Maybe if I had married a wonderful supportive man, my selfesteem building process would have continued on an upward trend. But instead, I found a man who was downright cruel who used to find great pleasure in knocking me down whenever I dared to stand up to question any of his unusual behaviors. This was his way of fighting back. My ex wasn’t really a bad man, he was just a sad man. He was sad because his life was falling apart being married to me. He was lying all over the place to cover his tracks, and every time I would uncover just one little crack, he became so angry. He was trying to tie that web of lies together but I seemed to be untangling them faster than he could tie them.

Rather than accept responsibility for his misactions, my ex would yell and scream about my inadequacies. He would magnify every molehill into a mountain when it came to my imperfections, making me believe that I was the awkward, gawky, overweight teenager all over again. I didn’t have enough “self-confidence” time accumulated to make me believe differently. After a while, I bought into all of the lies that my husband kept telling me about me as he shredded away the few good years of feeling good and reverted me back to my original form of feeling inadequate.

And so once again, I found my comfort in food and started putting back my weight, one pound at a time. When I became pregnant, I looked at it as a license to eat all I wanted because the weight would come off after the baby was born.
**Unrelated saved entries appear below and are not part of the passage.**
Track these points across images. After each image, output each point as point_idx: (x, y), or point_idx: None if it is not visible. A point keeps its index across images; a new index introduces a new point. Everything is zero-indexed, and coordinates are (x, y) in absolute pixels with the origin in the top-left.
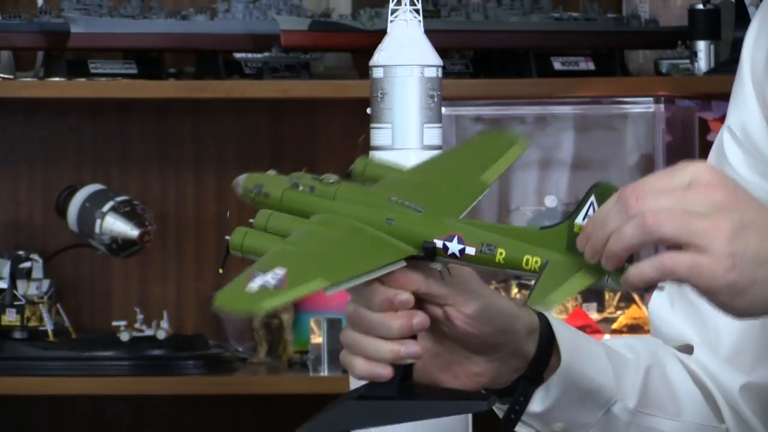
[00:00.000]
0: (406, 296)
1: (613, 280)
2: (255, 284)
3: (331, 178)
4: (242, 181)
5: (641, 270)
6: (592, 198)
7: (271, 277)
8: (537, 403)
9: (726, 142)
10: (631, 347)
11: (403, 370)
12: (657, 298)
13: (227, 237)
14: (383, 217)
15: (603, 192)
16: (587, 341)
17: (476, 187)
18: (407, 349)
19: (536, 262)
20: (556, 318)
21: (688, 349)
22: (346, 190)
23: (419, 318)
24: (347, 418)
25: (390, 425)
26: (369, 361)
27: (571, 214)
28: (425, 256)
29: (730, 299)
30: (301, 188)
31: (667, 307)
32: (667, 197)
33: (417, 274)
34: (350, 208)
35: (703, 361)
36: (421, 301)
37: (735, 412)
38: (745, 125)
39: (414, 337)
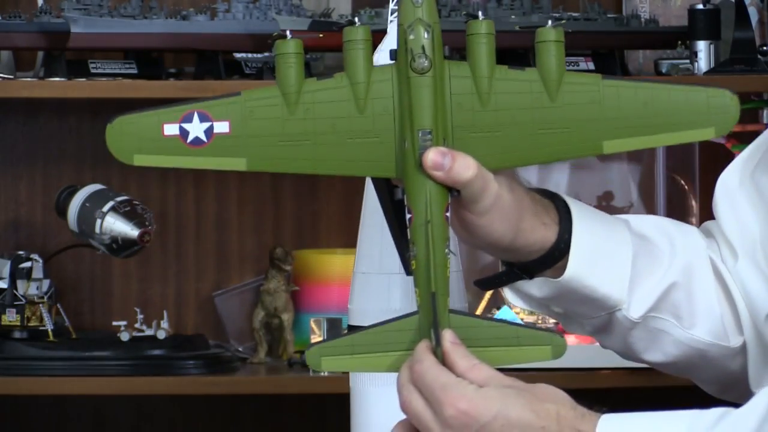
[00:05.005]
0: None
1: None
2: (174, 129)
3: (425, 62)
4: None
5: None
6: None
7: (201, 129)
8: (535, 289)
9: None
10: (671, 240)
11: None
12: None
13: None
14: (405, 137)
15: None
16: (612, 248)
17: (590, 147)
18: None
19: (418, 296)
20: (590, 219)
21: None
22: (418, 86)
23: None
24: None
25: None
26: None
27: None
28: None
29: None
30: (407, 43)
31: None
32: (416, 405)
33: None
34: (403, 105)
35: (743, 275)
36: None
37: (758, 332)
38: None
39: None
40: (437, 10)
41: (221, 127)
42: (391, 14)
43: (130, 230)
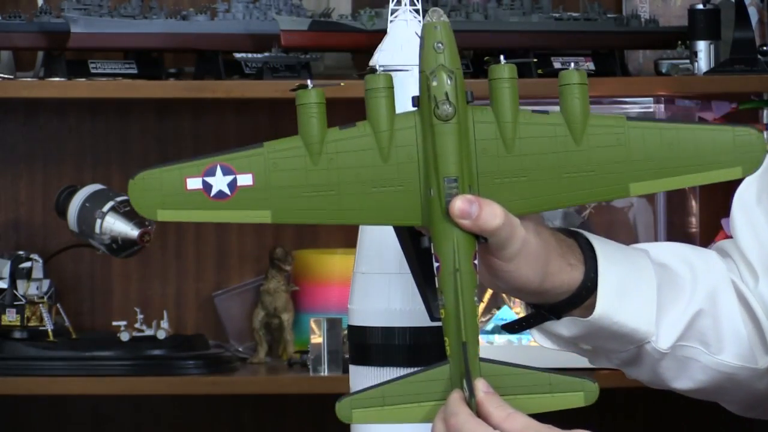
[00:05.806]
0: None
1: None
2: (197, 183)
3: (449, 108)
4: (428, 19)
5: None
6: None
7: (224, 182)
8: (564, 329)
9: None
10: (692, 267)
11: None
12: (739, 213)
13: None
14: (430, 185)
15: None
16: (637, 282)
17: (616, 191)
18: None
19: (448, 345)
20: (614, 255)
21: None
22: (442, 134)
23: None
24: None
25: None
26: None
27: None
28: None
29: None
30: (430, 90)
31: (748, 230)
32: None
33: None
34: (427, 152)
35: (765, 295)
36: None
37: None
38: None
39: None
40: (458, 54)
41: (244, 179)
42: (391, 14)
43: (130, 230)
That’s what people kept telling me. I did gain 70 pounds during those months feasting on Baskin Robbins ice cream daily by the gallon. When my premature daughter was born and weighed less than five pounds, that’s what came off my body. And although in time I was able to take off half that amount gained, I regained it when I was pregnant with my son. I was once again a fat woman.

When my husband told me that he couldn’t make love to me because I was too fat, well, that seemed reasonable to me. At that point, I didn’t think much of myself so why would I expect a man to think much of me? It sounded so logical and made so much sense.

I say this first of all because I receive letters from so many women who write to me and tell me that they are 20, 40, 60, 80, or 100 pounds overweight. They didn’t start out that way in their marriage for the most part, but ended up that way due to frustration. Some of them had childhoods like mine where weight was a factor, but many of them never had a weight problem until during the marriage. They usually throw into their letters that marriage caused them to overeat because there was nothing else giving them much satisfaction on the home front. And as they gained weight,

I am sure that their husbands secretly cheered on the weight gain because now they had a new reason to retreat in the bedroom— namely, fat. Now fat became the natural enemy and justification for lack of passion, as if there was ever much passion to start with. Like my husband told me shortly before we split up, “Who would ever want to sleep with someone who looked like you? Have you looked at yourself lately in a mirror? If I became gay, who could blame me?” OUCH, with all capital letters. There were lots of tears that flowed from my eyes after that conversation. My ex had a wonderful talent for destroying any residual good feelings I had left from days of old. There was nothing left by the time he was done with me except a sense of survival—to find a way to survive without him in my life.

When I first started my local support group, the first two women who joined were also fat. I will not cover up that word and make it into something that it’s not. I don’t use that word to be insulting, but rather to be honest. I don’t need a bunch of “feel good” words about what I am. I feel good about myself now even if I am fat. It’s amazing what a wonderful straight man can do for your sense of self-worth. My soul mate hasn’t noticed the weight gain I’ve made over the eight plus years we’ve been together. He still thinks I’m beautiful and makes me feel that way about myself.